До того, чтобы сменить тело Фурфур не опускается - не тот фасон, чтобы была слишком уж острая необходимость менять содержимое собственного белья и едва ли кто-то из присутствующих здесь посмел бы решить, что эти ноги, с тонкими полосками швов от тончайших шелковых чулок, недостаточно достоверны. Или же ширина плеч недостаточно изящна для того, чтобы соответствовать нынешней моде Джахенны. Единственное, от чего он отказывается, так это от излишне приметных рогов - и то лишь потому что с ними потеряется главное его украшение.
Граф Фурфур просовывает затянутую по предплечье в черный шелк руку под чужой локоть и глазами сияет тоже - эта электрификация ему обычно вообще ничего не стоит.
- Гевион вовсе не изменился за время, что мы не бывали в нем! Приготовит ли маркиз достаточно развлечений для того, чтобы нас не обуяла скука?
Под сводами Лоджа он выпускает руку своего спутника, покидая паланкин, и кружит, позволяя боа развеваться, а каблукам стучать. Рассматривает любопытно увитый зеленью роскошный потолок, золото, мрамор, дорогую лепнину и ляпис-лазурь.
- Здесь так чудесно и непривычно, - на четвертом круге Фур, копыта ноги которого просто не могут сейчас стоять на месте, останавливается наконец и хлопает в ладоши, увидев что-то интересное среди убранства зала и через минуту уже упустив из памяти что именно. Это не имеет для него значения, а то что имеет - он не забудет.

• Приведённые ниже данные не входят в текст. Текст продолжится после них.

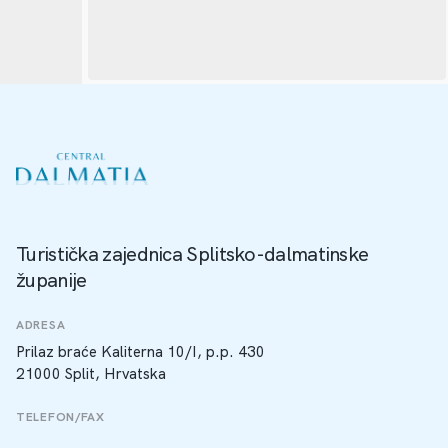
Turistička zajednica Splitsko-dalmatinske
županije
ADRESA
Prilaz braće Kaliterna 10/I, p.p. 430
21000 Split, Hrvatska
TELEFON/FAX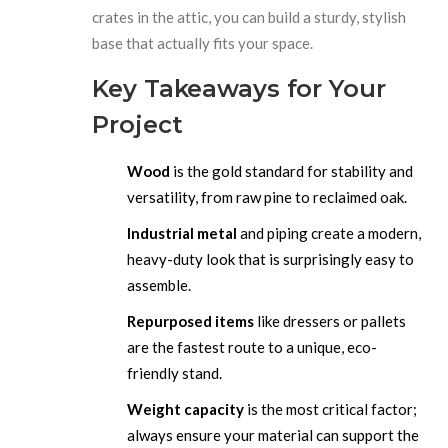
crates in the attic, you can build a sturdy, stylish
base that actually fits your space.
Key Takeaways for Your
Project
Wood
is the gold standard for stability and
versatility, from raw pine to reclaimed oak.
Industrial metal
and piping create a modern,
heavy-duty look that is surprisingly easy to
assemble.
Repurposed items
like dressers or pallets
are the fastest route to a unique, eco-
friendly stand.
Weight capacity
is the most critical factor;
always ensure your material can support the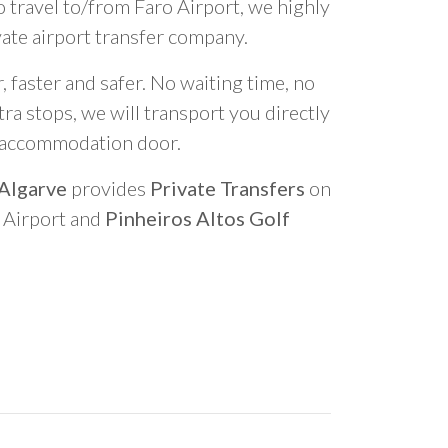
o travel to/from Faro Airport, we highly
vate airport transfer company.
 faster and safer. No waiting time, no
ra stops, we will transport you directly
r accommodation door.
 Algarve
provides
Private Transfers
on
o Airport and
Pinheiros Altos Golf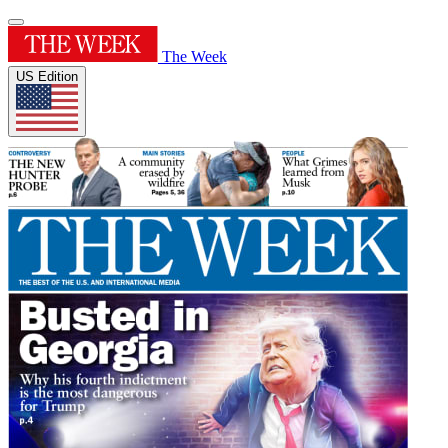
The Week
US Edition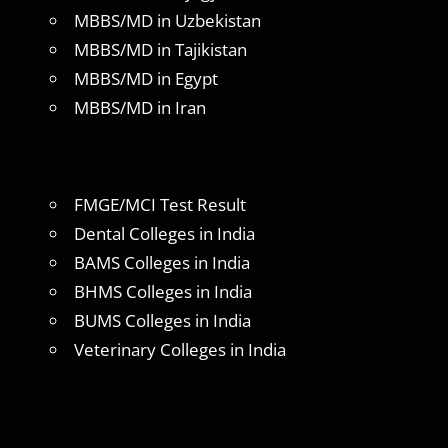
MBBS/MD in Uzbekistan
MBBS/MD in Tajikistan
MBBS/MD in Egypt
MBBS/MD in Iran
FMGE/MCI Test Result
Dental Colleges in India
BAMS Colleges in India
BHMS Colleges in India
BUMS Colleges in India
Veterinary Colleges in India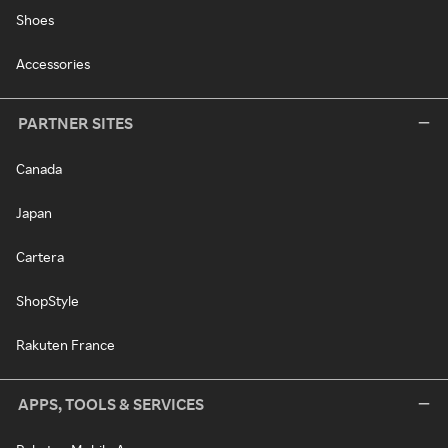
Shoes
Accessories
PARTNER SITES
Canada
Japan
Cartera
ShopStyle
Rakuten France
APPS, TOOLS & SERVICES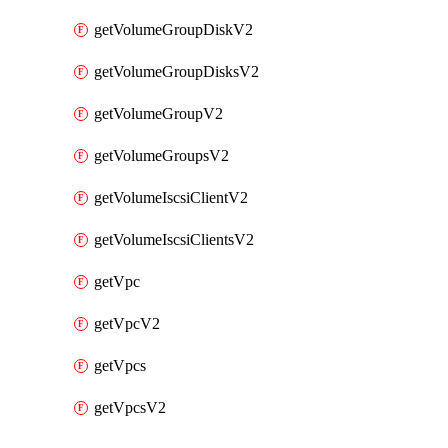
getVolumeGroupDiskV2
getVolumeGroupDisksV2
getVolumeGroupV2
getVolumeGroupsV2
getVolumeIscsiClientV2
getVolumeIscsiClientsV2
getVpc
getVpcV2
getVpcs
getVpcsV2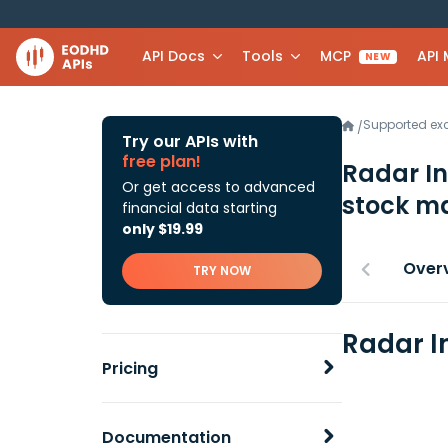
API Docs
Tools
MCP
API
NEW
Supported e
/
Try our APIs with
free plan!
Radar In
Or get access to advanced
stock ma
financial data starting
only $19.99
Over
TRY NOW
Radar In
Pricing
Documentation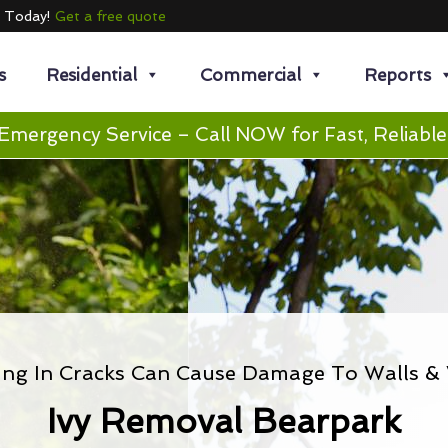
e Today!
Get a free quote
s
Residential
Commercial
Reports
Emergency Service – Call NOW for Fast, Reliable
ing In Cracks Can Cause Damage To Walls 
Ivy Removal Bearpark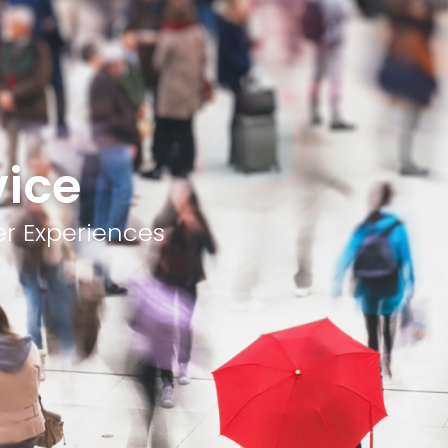
vice
er Experiences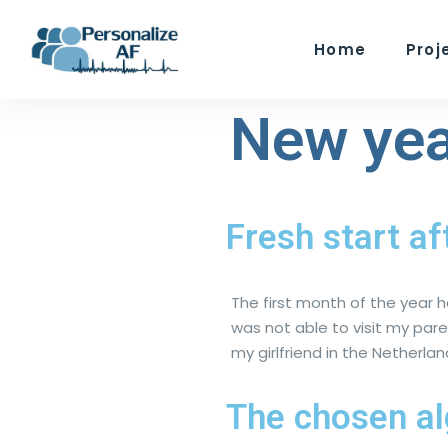
Home
Proj
New yea
Fresh start af
The first month of the year h
was not able to visit my par
my girlfriend in the Nether
The chosen a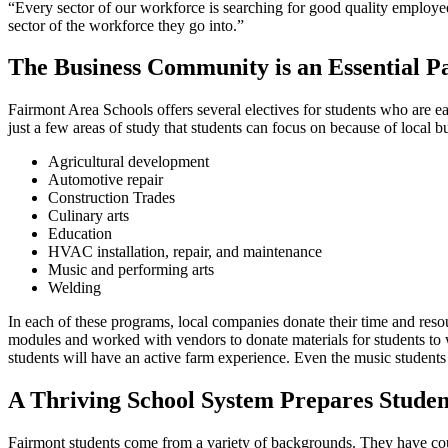
“Every sector of our workforce is searching for good quality employee
sector of the workforce they go into.”
The Business Community is an Essential P
Fairmont Area Schools offers several electives for students who are 
just a few areas of study that students can focus on because of local b
Agricultural development
Automotive repair
Construction Trades
Culinary arts
Education
HVAC installation, repair, and maintenance
Music and performing arts
Welding
In each of these programs, local companies donate their time and res
modules and worked with vendors to donate materials for students to w
students will have an active farm experience. Even the music students
A Thriving School System Prepares Studen
Fairmont students come from a variety of backgrounds. They have count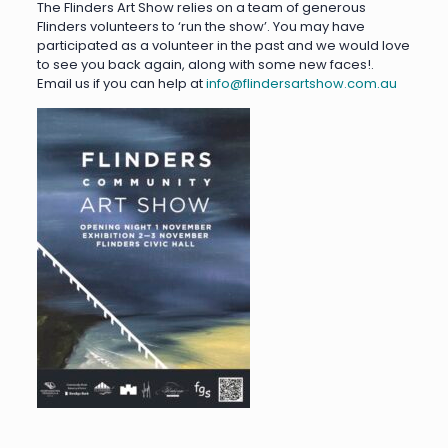
The Flinders Art Show relies on a team of generous
Flinders volunteers to ‘run the show’. You may have
participated as a volunteer in the past and we would love
to see you back again, along with some new faces!.
Email us if you can help at
info@flindersartshow.com.au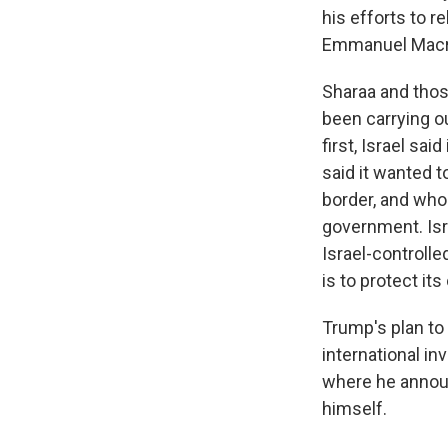
his efforts to r
Emmanuel Macron
Sharaa and thos
been carrying ou
first, Israel sa
said it wanted t
border, and who
government. Isr
Israel-controll
is to protect its
Trump's plan to
international i
where he annou
himself.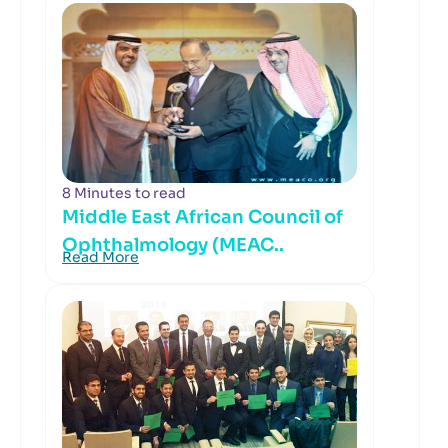
8 Minutes to read
Middle East African Council of
Ophthalmology (MEAC..
Read More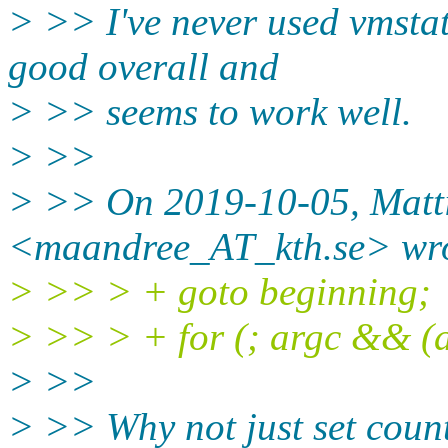
> >> I've never used vmstat 
good overall and
> >> seems to work well.
> >>
> >> On 2019-10-05, Matt
<maandree_AT_kth.se> wro
> >> > + goto beginning;
> >> > + for (; argc && (ar
> >>
> >> Why not just set coun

Кто восседает сейчас на троне господина Немуса - неизвестно, но едва ли этого графа волнует такая мелочь, когда он изображает, только лишь изображает, формальный поклон у его подножия. Лишь знак приветствия и ничего иного.
А вот собственному отражению в чужой маске Фурфур весело смеется, полностью удовлетворенный. Он не ставит сегодня себе задачу быть неузнанным, в основном потому, что ложь такого толка вовсе не по нему. Как не спешит он и срывать чужие маски - желай владыка, и занимал бы трон сам, так к чему излишние жесты?
Он отходит, собираясь найти себе развлечение.
Спустя уже пару минут он загадывает бесу на ухо желание, которое позднее должно будет появиться на рубине в кубке.
И только после этого, удостоверившись, что все, кто должен, увидели все, что ему было нужно, он приподнимается на носках, чтобы запечатлеть на щеке Мурмура целомудренный и весьма благопристойный поцелуй, остающийся на коже ярким нецеломудренным и неблагопристойным отпечатком.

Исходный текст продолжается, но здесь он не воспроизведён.